**Exercise details:** State the number of lines in the records underneath where the word "font" turns up, and say nothing else.

[Stored data]
===

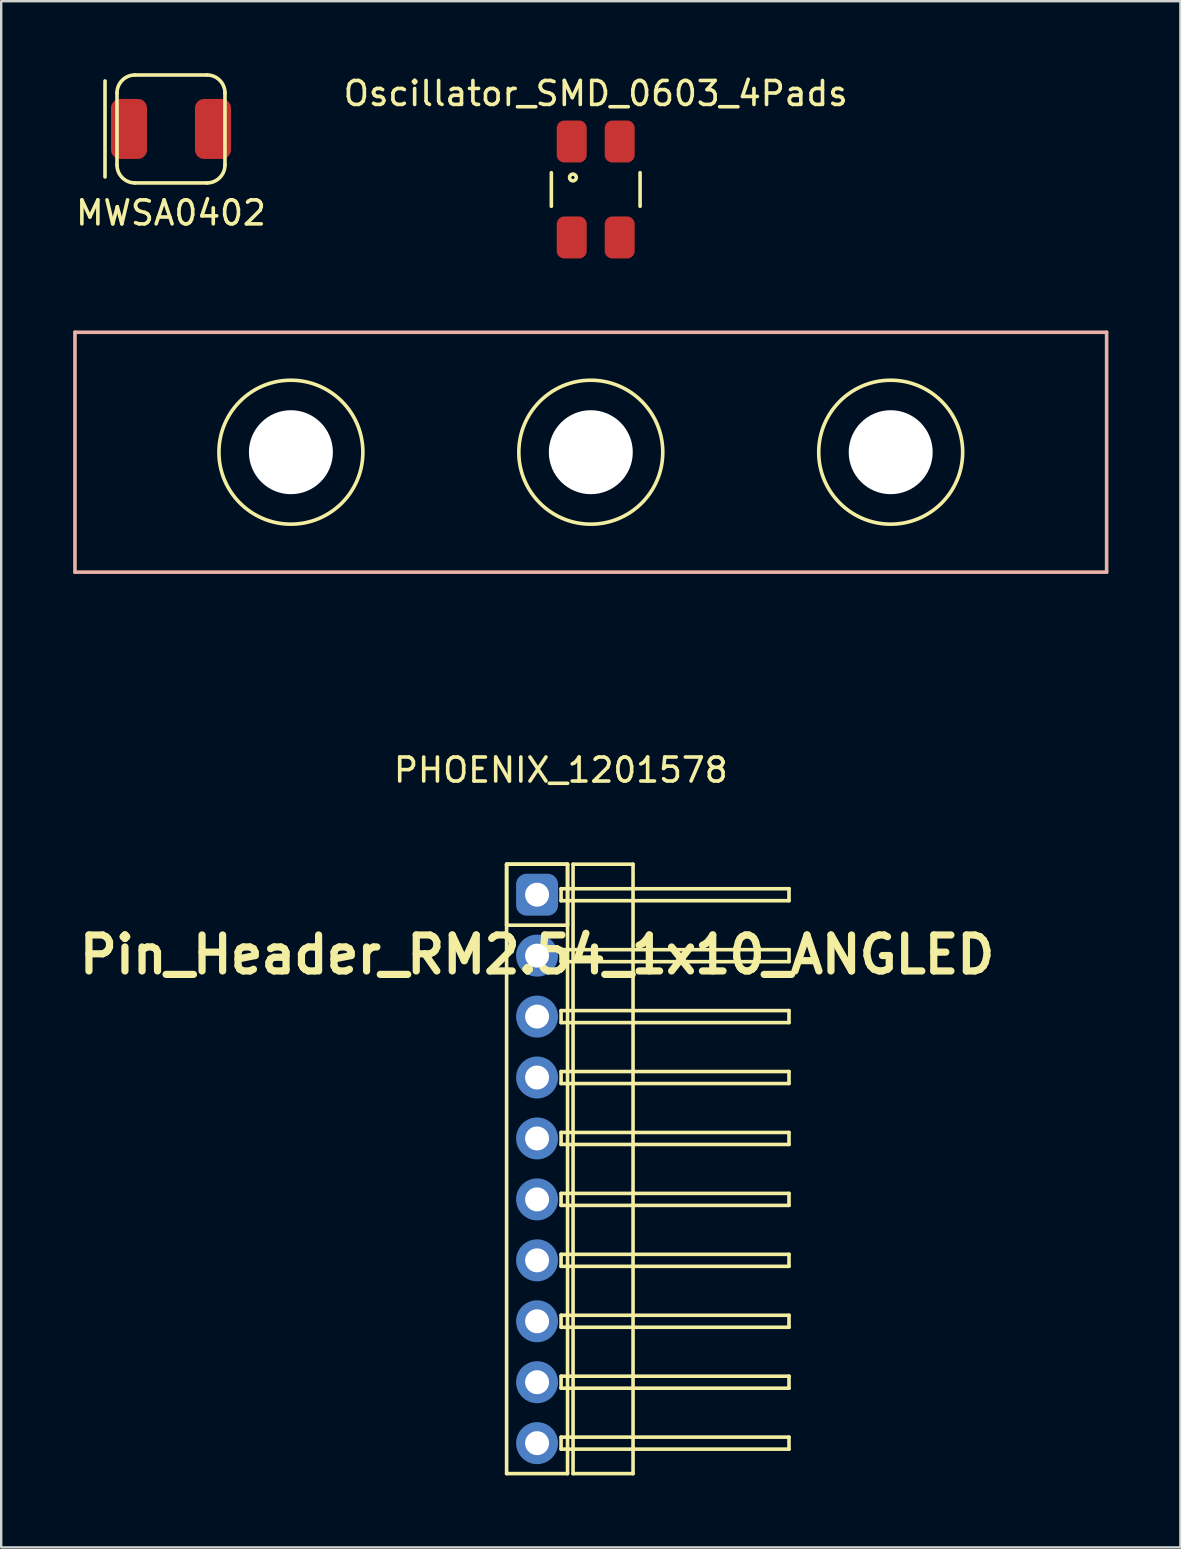
<source format=kicad_pcb>
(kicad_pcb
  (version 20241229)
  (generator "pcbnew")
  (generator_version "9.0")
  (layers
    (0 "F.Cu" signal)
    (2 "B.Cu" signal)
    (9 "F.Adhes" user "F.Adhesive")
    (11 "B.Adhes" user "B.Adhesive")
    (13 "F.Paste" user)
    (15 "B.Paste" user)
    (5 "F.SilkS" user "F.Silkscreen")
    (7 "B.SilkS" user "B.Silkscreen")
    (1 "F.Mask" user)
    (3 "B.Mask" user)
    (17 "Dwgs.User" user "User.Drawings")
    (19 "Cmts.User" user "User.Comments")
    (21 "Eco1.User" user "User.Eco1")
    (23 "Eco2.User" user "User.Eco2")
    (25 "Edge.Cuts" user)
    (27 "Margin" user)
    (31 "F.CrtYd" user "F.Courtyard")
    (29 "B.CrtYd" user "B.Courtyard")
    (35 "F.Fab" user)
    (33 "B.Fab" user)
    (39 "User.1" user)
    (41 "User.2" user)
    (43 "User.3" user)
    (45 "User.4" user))
  (footprint "MWSA0402"
    (layer "F.Cu")
    (at 4.077 2.325)
    (property "Reference" "MWSA0402" (at 0 3.5 0) (layer "F.SilkS") (effects (font (size 1 1) (thickness 0.15))))
    (attr through_hole)
    (fp_line (start -2.75 -2) (end -2.75 2) (stroke (width 0.15) (type solid)) (layer "F.SilkS"))
    (fp_line (start -2.25 1.5) (end -2.25 -1.5) (stroke (width 0.15) (type solid)) (layer "F.SilkS"))
    (fp_line (start -1.5 -2.25) (end 1.5 -2.25) (stroke (width 0.15) (type solid)) (layer "F.SilkS"))
    (fp_line (start 1.5 2.25) (end -1.5 2.25) (stroke (width 0.15) (type solid)) (layer "F.SilkS"))
    (fp_line (start 2.25 -1.5) (end 2.25 1.5) (stroke (width 0.15) (type solid)) (layer "F.SilkS"))
    (fp_arc (start -2.25 -1.5) (mid -2.03033 -2.03033) (end -1.5 -2.25) (stroke (width 0.15) (type solid)) (layer "F.SilkS"))
    (fp_arc (start -1.5 2.25) (mid -2.03033 2.03033) (end -2.25 1.5) (stroke (width 0.15) (type solid)) (layer "F.SilkS"))
    (fp_arc (start 1.5 -2.25) (mid 2.03033 -2.03033) (end 2.25 -1.5) (stroke (width 0.15) (type solid)) (layer "F.SilkS"))
    (fp_arc (start 2.25 1.5) (mid 2.03033 2.03033) (end 1.5 2.25) (stroke (width 0.15) (type solid)) (layer "F.SilkS"))
    (pad "1" smd roundrect (at -1.75 0) (size 1.5 2.5) (layers "F.Cu" "F.Mask" "F.Paste") (roundrect_rratio 0.25))
    (pad "2" smd roundrect (at 1.75 0) (size 1.5 2.5) (layers "F.Cu" "F.Mask" "F.Paste") (roundrect_rratio 0.25)))
  (footprint "Oscillator_SMD_0603_4Pads"
    (layer "F.Cu")
    (at 21.78 4.848)
    (property "Reference" "Oscillator_SMD_0603_4Pads" (at 0 -4 0) (layer "F.SilkS") (effects (font (size 1 1) (thickness 0.15))))
    (attr smd)
    (fp_line (start -1.849 0.701) (end -1.849 -0.701) (stroke (width 0.15) (type solid)) (layer "F.SilkS"))
    (fp_line (start 1.849 -0.701) (end 1.849 0.701) (stroke (width 0.15) (type solid)) (layer "F.SilkS"))
    (fp_circle (center -0.95 -0.5) (end -1.049 -0.399) (stroke (width 0.15) (type solid)) (fill no) (layer "F.SilkS"))
    (pad "1" smd roundrect (at -1 -2 270) (size 1.75 1.25) (layers "F.Cu" "F.Mask" "F.Paste") (roundrect_rratio 0.25))
    (pad "2" smd roundrect (at -1 2 270) (size 1.75 1.25) (layers "F.Cu" "F.Mask" "F.Paste") (roundrect_rratio 0.25))
    (pad "3" smd roundrect (at 1 2 270) (size 1.75 1.25) (layers "F.Cu" "F.Mask" "F.Paste") (roundrect_rratio 0.25))
    (pad "4" smd roundrect (at 1 -2 270) (size 1.75 1.25) (layers "F.Cu" "F.Mask" "F.Paste") (roundrect_rratio 0.25)))
  (footprint "PHOENIX_1201578"
    (layer "F.Cu")
    (at 21.575 15.798)
    (property "Reference" "PHOENIX_1201578" (at -1.25 13.25 0) (layer "F.SilkS") (effects (font (size 1 1) (thickness 0.15))))
    (attr through_hole)
    (fp_circle (center -12.5 0) (end -9.5 0) (stroke (width 0.15) (type solid)) (fill no) (layer "F.SilkS"))
    (fp_circle (center 0 0) (end 3 0) (stroke (width 0.15) (type solid)) (fill no) (layer "F.SilkS"))
    (fp_circle (center 12.5 0) (end 15.5 0) (stroke (width 0.15) (type solid)) (fill no) (layer "F.SilkS"))
    (fp_line (start -21.5 -5) (end -21.5 5) (stroke (width 0.15) (type solid)) (layer "B.SilkS"))
    (fp_line (start -21.5 -5) (end 21.5 -5) (stroke (width 0.15) (type solid)) (layer "B.SilkS"))
    (fp_line (start -21.5 5) (end 21.5 5) (stroke (width 0.15) (type solid)) (layer "B.SilkS"))
    (fp_line (start 21.5 -5) (end 21.5 5) (stroke (width 0.15) (type solid)) (layer "B.SilkS"))
    (pad "" np_thru_hole circle (at -12.5 0) (size 3.5 3.5) (drill 3.5) (layers "*.Cu" "*.Mask"))
    (pad "" np_thru_hole circle (at 0 0) (size 3.5 3.5) (drill 3.5) (layers "*.Cu" "*.Mask"))
    (pad "" np_thru_hole circle (at 12.5 0) (size 3.5 3.5) (drill 3.5) (layers "*.Cu" "*.Mask")))
  (footprint "Pin_Header_RM2.54_1x10_ANGLED"
    (layer "F.Cu")
    (at 19.336 34.242)
    (property "Reference" "Pin_Header_RM2.54_1x10_ANGLED" (at 0 2.5 0) (layer "F.SilkS") (effects (font (size 1.5 1.5) (thickness 0.3))))
    (attr through_hole)
    (fp_line (start -1.27 -1.27) (end 1.27 -1.27) (stroke (width 0.15) (type solid)) (layer "F.SilkS"))
    (fp_line (start -1.27 -1.27) (end 1.27 -1.27) (stroke (width 0.15) (type solid)) (layer "F.SilkS"))
    (fp_line (start -1.27 1.27) (end -1.27 -1.27) (stroke (width 0.15) (type solid)) (layer "F.SilkS"))
    (fp_line (start -1.27 24.13) (end -1.27 -1.27) (stroke (width 0.15) (type solid)) (layer "F.SilkS"))
    (fp_line (start 1 -0.25) (end 10.5 -0.25) (stroke (width 0.15) (type solid)) (layer "F.SilkS"))
    (fp_line (start 1 0.25) (end 1 -0.25) (stroke (width 0.15) (type solid)) (layer "F.SilkS"))
    (fp_line (start 1 2.29) (end 10.5 2.29) (stroke (width 0.15) (type solid)) (layer "F.SilkS"))
    (fp_line (start 1 2.79) (end 1 2.29) (stroke (width 0.15) (type solid)) (layer "F.SilkS"))
    (fp_line (start 1 4.83) (end 10.5 4.83) (stroke (width 0.15) (type solid)) (layer "F.SilkS"))
    (fp_line (start 1 5.33) (end 1 4.83) (stroke (width 0.15) (type solid)) (layer "F.SilkS"))
    (fp_line (start 1 7.37) (end 10.5 7.37) (stroke (width 0.15) (type solid)) (layer "F.SilkS"))
    (fp_line (start 1 7.87) (end 1 7.37) (stroke (width 0.15) (type solid)) (layer "F.SilkS"))
    (fp_line (start 1 9.91) (end 10.5 9.91) (stroke (width 0.15) (type solid)) (layer "F.SilkS"))
    (fp_line (start 1 10.41) (end 1 9.91) (stroke (width 0.15) (type solid)) (layer "F.SilkS"))
    (fp_line (start 1 12.45) (end 10.5 12.45) (stroke (width 0.15) (type solid)) (layer "F.SilkS"))
    (fp_line (start 1 12.95) (end 1 12.45) (stroke (width 0.15) (type solid)) (layer "F.SilkS"))
    (fp_line (start 1 14.99) (end 10.5 14.99) (stroke (width 0.15) (type solid)) (layer "F.SilkS"))
    (fp_line (start 1 15.49) (end 1 14.99) (stroke (width 0.15) (type solid)) (layer "F.SilkS"))
    (fp_line (start 1 17.53) (end 10.5 17.53) (stroke (width 0.15) (type solid)) (layer "F.SilkS"))
    (fp_line (start 1 18.03) (end 1 17.53) (stroke (width 0.15) (type solid)) (layer "F.SilkS"))
    (fp_line (start 1 20.07) (end 10.5 20.07) (stroke (width 0.15) (type solid)) (layer "F.SilkS"))
    (fp_line (start 1 20.57) (end 1 20.07) (stroke (width 0.15) (type solid)) (layer "F.SilkS"))
    (fp_line (start 1 22.61) (end 10.5 22.61) (stroke (width 0.15) (type solid)) (layer "F.SilkS"))
    (fp_line (start 1 23.11) (end 1 22.61) (stroke (width 0.15) (type solid)) (layer "F.SilkS"))
    (fp_line (start 1.27 -1.27) (end 1.27 1.27) (stroke (width 0.15) (type solid)) (layer "F.SilkS"))
    (fp_line (start 1.27 -1.27) (end 1.27 24.13) (stroke (width 0.15) (type solid)) (layer "F.SilkS"))
    (fp_line (start 1.27 1.27) (end -1.27 1.27) (stroke (width 0.15) (type solid)) (layer "F.SilkS"))
    (fp_line (start 1.27 24.13) (end -1.27 24.13) (stroke (width 0.15) (type solid)) (layer "F.SilkS"))
    (fp_line (start 1.5 -1.27) (end 4 -1.27) (stroke (width 0.15) (type solid)) (layer "F.SilkS"))
    (fp_line (start 1.5 24.13) (end 1.5 -1.27) (stroke (width 0.15) (type solid)) (layer "F.SilkS"))
    (fp_line (start 4 -1.27) (end 4 24.13) (stroke (width 0.15) (type solid)) (layer "F.SilkS"))
    (fp_line (start 4 24.13) (end 1.5 24.13) (stroke (width 0.15) (type solid)) (layer "F.SilkS"))
    (fp_line (start 10.5 -0.25) (end 10.5 0.25) (stroke (width 0.15) (type solid)) (layer "F.SilkS"))
    (fp_line (start 10.5 0.25) (end 1 0.25) (stroke (width 0.15) (type solid)) (layer "F.SilkS"))
    (fp_line (start 10.5 2.29) (end 10.5 2.79) (stroke (width 0.15) (type solid)) (layer "F.SilkS"))
    (fp_line (start 10.5 2.79) (end 1 2.79) (stroke (width 0.15) (type solid)) (layer "F.SilkS"))
    (fp_line (start 10.5 4.83) (end 10.5 5.33) (stroke (width 0.15) (type solid)) (layer "F.SilkS"))
    (fp_line (start 10.5 5.33) (end 1 5.33) (stroke (width 0.15) (type solid)) (layer "F.SilkS"))
    (fp_line (start 10.5 7.37) (end 10.5 7.87) (stroke (width 0.15) (type solid)) (layer "F.SilkS"))
    (fp_line (start 10.5 7.87) (end 1 7.87) (stroke (width 0.15) (type solid)) (layer "F.SilkS"))
    (fp_line (start 10.5 9.91) (end 10.5 10.41) (stroke (width 0.15) (type solid)) (layer "F.SilkS"))
    (fp_line (start 10.5 10.41) (end 1 10.41) (stroke (width 0.15) (type solid)) (layer "F.SilkS"))
    (fp_line (start 10.5 12.45) (end 10.5 12.95) (stroke (width 0.15) (type solid)) (layer "F.SilkS"))
    (fp_line (start 10.5 12.95) (end 1 12.95) (stroke (width 0.15) (type solid)) (layer "F.SilkS"))
    (fp_line (start 10.5 14.99) (end 10.5 15.49) (stroke (width 0.15) (type solid)) (layer "F.SilkS"))
    (fp_line (start 10.5 15.49) (end 1 15.49) (stroke (width 0.15) (type solid)) (layer "F.SilkS"))
    (fp_line (start 10.5 17.53) (end 10.5 18.03) (stroke (width 0.15) (type solid)) (layer "F.SilkS"))
    (fp_line (start 10.5 18.03) (end 1 18.03) (stroke (width 0.15) (type solid)) (layer "F.SilkS"))
    (fp_line (start 10.5 20.07) (end 10.5 20.57) (stroke (width 0.15) (type solid)) (layer "F.SilkS"))
    (fp_line (start 10.5 20.57) (end 1 20.57) (stroke (width 0.15) (type solid)) (layer "F.SilkS"))
    (fp_line (start 10.5 22.61) (end 10.5 23.11) (stroke (width 0.15) (type solid)) (layer "F.SilkS"))
    (fp_line (start 10.5 23.11) (end 1 23.11) (stroke (width 0.15) (type solid)) (layer "F.SilkS"))
    (pad "1" thru_hole circle (at 0 0) (size 1.3 1.3) (drill 1) (layers "*.Cu" "*.Mask"))
    (pad "1" smd roundrect (at 0 0) (size 1.5 1.5) (layers "F.Cu" "F.Mask") (roundrect_rratio 0.25))
    (pad "1" smd roundrect (at 0 0) (size 1.75 1.75) (layers "B.Cu" "B.Mask") (roundrect_rratio 0.25))
    (pad "2" thru_hole circle (at 0 2.54) (size 1.3 1.3) (drill 1) (layers "*.Cu" "*.Mask"))
    (pad "2" smd circle (at 0 2.54) (size 1.5 1.5) (layers "F.Cu" "F.Mask"))
    (pad "2" smd circle (at 0 2.54) (size 1.75 1.75) (layers "B.Cu" "B.Mask"))
    (pad "3" thru_hole circle (at 0 5.08) (size 1.3 1.3) (drill 1) (layers "*.Cu" "*.Mask"))
    (pad "3" smd circle (at 0 5.08) (size 1.5 1.5) (layers "F.Cu" "F.Mask"))
    (pad "3" smd circle (at 0 5.08) (size 1.75 1.75) (layers "B.Cu" "B.Mask"))
    (pad "4" thru_hole circle (at 0 7.62) (size 1.3 1.3) (drill 1) (layers "*.Cu" "*.Mask"))
    (pad "4" smd circle (at 0 7.62) (size 1.5 1.5) (layers "F.Cu" "F.Mask"))
    (pad "4" smd circle (at 0 7.62) (size 1.75 1.75) (layers "B.Cu" "B.Mask"))
    (pad "5" thru_hole circle (at 0 10.16) (size 1.3 1.3) (drill 1) (layers "*.Cu" "*.Mask"))
    (pad "5" smd circle (at 0 10.16) (size 1.5 1.5) (layers "F.Cu" "F.Mask"))
    (pad "5" smd circle (at 0 10.16) (size 1.75 1.75) (layers "B.Cu" "B.Mask"))
    (pad "6" thru_hole circle (at 0 12.7) (size 1.3 1.3) (drill 1) (layers "*.Cu" "*.Mask"))
    (pad "6" smd circle (at 0 12.7) (size 1.5 1.5) (layers "F.Cu" "F.Mask"))
    (pad "6" smd circle (at 0 12.7) (size 1.75 1.75) (layers "B.Cu" "B.Mask"))
    (pad "7" thru_hole circle (at 0 15.24) (size 1.3 1.3) (drill 1) (layers "*.Cu" "*.Mask"))
    (pad "7" smd circle (at 0 15.24) (size 1.5 1.5) (layers "F.Cu" "F.Mask"))
    (pad "7" smd circle (at 0 15.24) (size 1.75 1.75) (layers "B.Cu" "B.Mask"))
    (pad "8" thru_hole circle (at 0 17.78) (size 1.3 1.3) (drill 1) (layers "*.Cu" "*.Mask"))
    (pad "8" smd circle (at 0 17.78) (size 1.5 1.5) (layers "F.Cu" "F.Mask"))
    (pad "8" smd circle (at 0 17.78) (size 1.75 1.75) (layers "B.Cu" "B.Mask"))
    (pad "9" thru_hole circle (at 0 20.32) (size 1.3 1.3) (drill 1) (layers "*.Cu" "*.Mask"))
    (pad "9" smd circle (at 0 20.32) (size 1.5 1.5) (layers "F.Cu" "F.Mask"))
    (pad "9" smd circle (at 0 20.32) (size 1.75 1.75) (layers "B.Cu" "B.Mask"))
    (pad "10" thru_hole circle (at 0 22.86) (size 1.3 1.3) (drill 1) (layers "*.Cu" "*.Mask"))
    (pad "10" smd circle (at 0 22.86) (size 1.5 1.5) (layers "F.Cu" "F.Mask"))
    (pad "10" smd circle (at 0 22.86) (size 1.75 1.75) (layers "B.Cu" "B.Mask")))
  (gr_rect
    (start -3 -3)
    (end 46.15 61.447)
    (stroke (width 0.1) (type default))
    (fill no)
    (layer "Edge.Cuts")))
</source>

===

**Task solution:** 4